Período de bloqueio

Publicado por Javier Ricardo

O que é um período de bloqueio?


Um período de bloqueio refere-se a uma janela de tempo, normalmente de 30 a 90 dias, durante a qual um credor hipotecário deve manter uma oferta de empréstimo específica aberta ao mutuário.
Durante esse período, o mutuário se prepara para o fechamento e o credor processa o pedido de empréstimo.


Um bloqueio de taxa de hipoteca é um acordo entre um credor e um devedor que permite ao devedor uma taxa de juros garantida sobre a hipoteca durante o período de bloqueio, geralmente à taxa de juros prevalecente no mercado.
Um bloqueio de empréstimo fornece ao mutuário proteção contra um aumento nas taxas de juros durante o período de bloqueio.


Principais vantagens

  • Um período de bloqueio refere-se a um período de tempo durante o qual um credor hipotecário deve garantir uma taxa de juros específica ou outros termos de empréstimo abertos ao mutuário.
  • Esse período é normalmente de 30 ou 90 dias, mas varia de acordo com o credor e a subscrição do tomador.
  • Um período de bloqueio oferece tranquilidade ao mutuário no que diz respeito à proteção contra o aumento das taxas de juros enquanto o credor processa o pedido de empréstimo antes que o empréstimo seja fechado.

Como funcionam os períodos de bloqueio


Um período de bloqueio oferece ao mutuário tranquilidade quando se trata de proteção contra o aumento das taxas de juros enquanto o credor processa o pedido de empréstimo.
Os tempos de processamento variam de acordo com a jurisdição, mas a duração do bloqueio deve espelhar aproximadamente os períodos de aprovação médios locais. Durante esse tempo, as taxas podem aumentar ou diminuir.


Se as taxas aumentam durante o período de bloqueio, o mutuário deve ser protegido contra o risco da taxa de juros, a probabilidade de flutuação da taxa de juros.
Um pequeno movimento ascendente na taxa básica de juros pode custar milhares de dólares a um tomador de empréstimo desprotegido durante a vida do empréstimo. No caso de um refinanciamento para evitar a execução hipotecária, o risco é ainda maior: uma subida das taxas pode significar a perda de uma casa se isso significar que o credor sente que o devedor não pode mais pagar um empréstimo.

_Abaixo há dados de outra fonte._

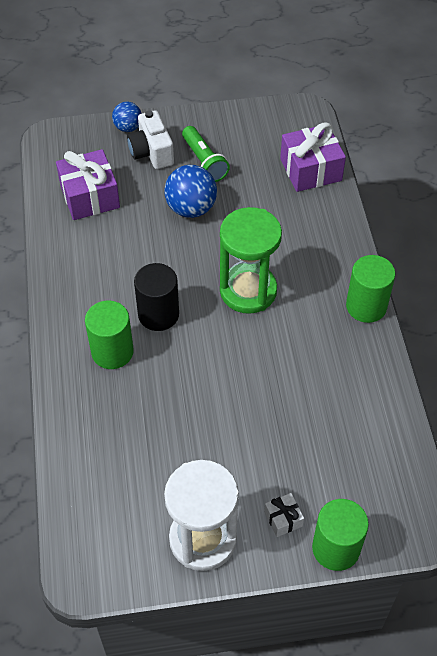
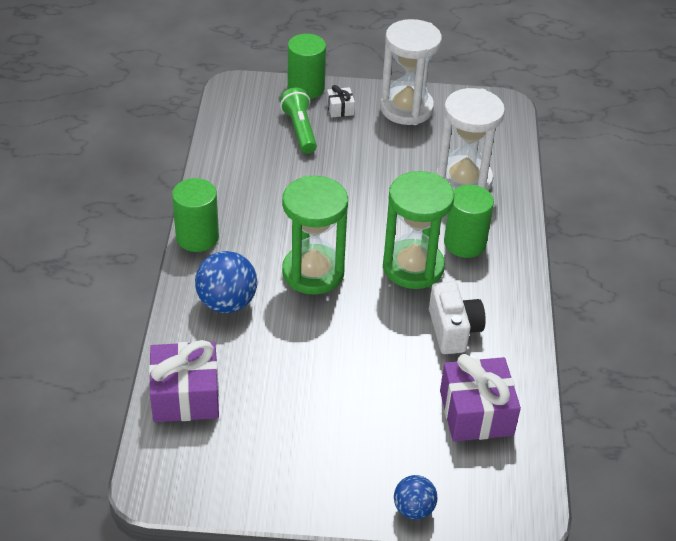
camera: 170 degrees left, 10 degrees down
(121, 434) = (463, 180): none -> white hourglass
(151, 152) = (387, 461): white camera -> white camera (453, 330)
(158, 314) = (413, 267): black cylinder -> green hourglass
(191, 208) = (352, 373): blue ball -> blue ball (227, 303)
(204, 162) = (319, 433): green flashlight -> green flashlight (299, 130)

Se as taxas caírem durante o período de bloqueio, o bloqueio do empréstimo pode oferecer opções benéficas para o mutuário.
Uma cláusula flutuante permite que o mutuário fixe uma taxa mais baixa. Se o contrato de bloqueio não contiver um float-down, o mutuário pode decidir que é rentável reescrever o empréstimo inteiramente.

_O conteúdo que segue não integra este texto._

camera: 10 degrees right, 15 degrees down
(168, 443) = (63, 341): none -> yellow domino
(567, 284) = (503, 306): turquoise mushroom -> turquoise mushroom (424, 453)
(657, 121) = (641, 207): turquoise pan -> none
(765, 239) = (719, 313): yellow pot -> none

A segurança de um período de bloqueio geralmente tem um custo.
Os credores cobrarão uma taxa tanto pelo bloqueio em si quanto pela provisão de flutuação para baixo. Para avaliar suas opções, o mutuário deve avaliar sua exposição ao risco de taxa de juros.

Períodos de bloqueio mais curtos vs. mais longos


Outra consideração importante para o mutuário é a duração do período de bloqueio que eles devem buscar.
Assim como o bloqueio do empréstimo e a cláusula de flutuação para baixo, um período de bloqueio mais longo provavelmente resultará em uma taxa mais alta do que um período mais curto.

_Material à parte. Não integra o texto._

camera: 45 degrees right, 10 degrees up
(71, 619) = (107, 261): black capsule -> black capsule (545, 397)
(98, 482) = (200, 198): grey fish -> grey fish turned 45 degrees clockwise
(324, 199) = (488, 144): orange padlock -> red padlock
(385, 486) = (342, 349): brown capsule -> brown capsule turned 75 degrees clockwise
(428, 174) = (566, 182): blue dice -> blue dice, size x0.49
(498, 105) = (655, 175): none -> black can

Um período de bloqueio mais longo, entre 45 e 90 dias, oferece maior proteção.
Geralmente, porém, um credor não oferecerá uma taxa de juros tão atraente durante um período de bloqueio prolongado. Se as partes não conseguirem fechar o empréstimo durante esse período, o credor pode não querer estender uma segunda oferta de bloqueio a uma taxa atraente para o mutuário.


Um período de bloqueio mais curto, de uma semana a 45 dias, geralmente apresentará uma taxa de juros garantida mais baixa e possivelmente taxas mais baixas.
Muitos credores não cobram taxas por um período de bloqueio de menos de 60 dias. Se o credor não for capaz de aprovar o aplicativo durante o período de bloqueio, o mutuário ficará novamente exposto ao risco da taxa de juros. Para estender o período de bloqueio, o mutuário pode optar por pagar uma taxa ou bloquear o depósito.


Os períodos de bloqueio envolvem várias variáveis ​​importantes e o mutuário deve estar ciente das compensações que ocorrem quando as alterações são feitas.
Em geral, é uma ferramenta valiosa para o mutuário e que vale a pena perseguir.